私がカネタタキに興味を持った年の翌年、エエッ!と思うことがあった。
玄関の窓の外側で『リ・リ・リ』と音がする。
よくよく見ると、小さな虫の足の影らしきものが確認できた。
カネタタキって飛べるのン?あの小さな羽根で!
どうやらそうではなくて、よじ登ることが出来ると気が付いた。
上方の樹上から『リ・リ・リ』と聞こえるのは、そういうことなのだ。
窓へもエッチラオッチラ登ってきたとみえる。
「この家の住人、ボクの声を聞きたがっている」
と察したのか?
そして今年、東側のベランダでカネタタキの声、娘は「下で鳴いているのが壁に反響して聞こえているだけ」と言うが、窓辺に近づくとどんなに足音を忍ばせてもピタッと鳴き止む。
「ホラ、そこにいるンだって」
と私は譲らない。
カネタタキの声、イコール『リ・リ・リ』と認識する前の年も、東側のベランダで『リ・リ・リ』を聞いた。

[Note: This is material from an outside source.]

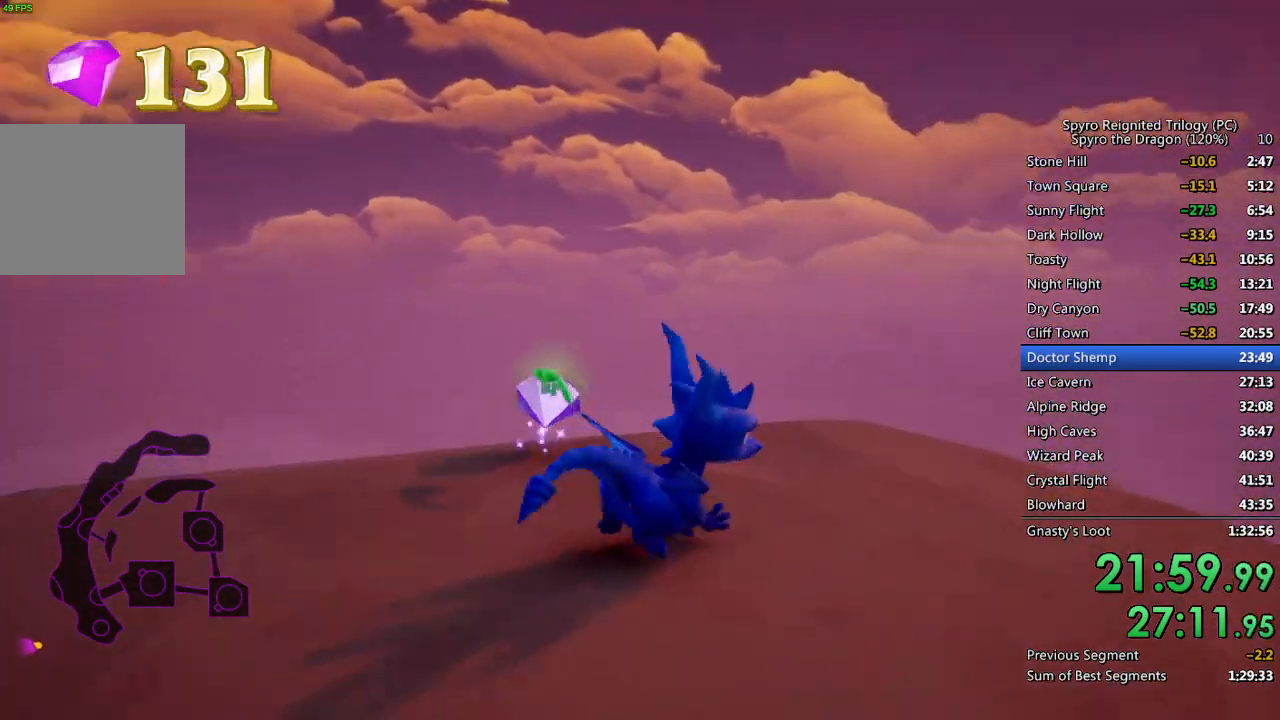
{"buttons": ["SQUARE"], "left_stick": "right", "right_stick": "center", "events": [[117, "right_stick", "center"], [233, "SQUARE", "down"]]}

姿を見たくてウズウズしたがどうしても叶わず、4年前にやっと愛しの君の正体を見た。
体長1.5センチほどのスマートな虫である。
羽根は申し訳程度についている。
これをスリ合わせて音を出すのだろうが、この羽根ではたぶん飛ぶことは出来ない。
都会のそこかしこで声を聞く。
樹の上から呼びかけたり、バルコニーでチラッと姿を見せたり、おちゃめなシティボーイと呼んでもおかしくない習性に好感を持っている。
かの虫も、きっと私のことを話のわかるバアサンと慕ってくれているような・・・・・。
そう思うと、虫にも人懐っこいのがいるンダ、と嬉しくなってくる。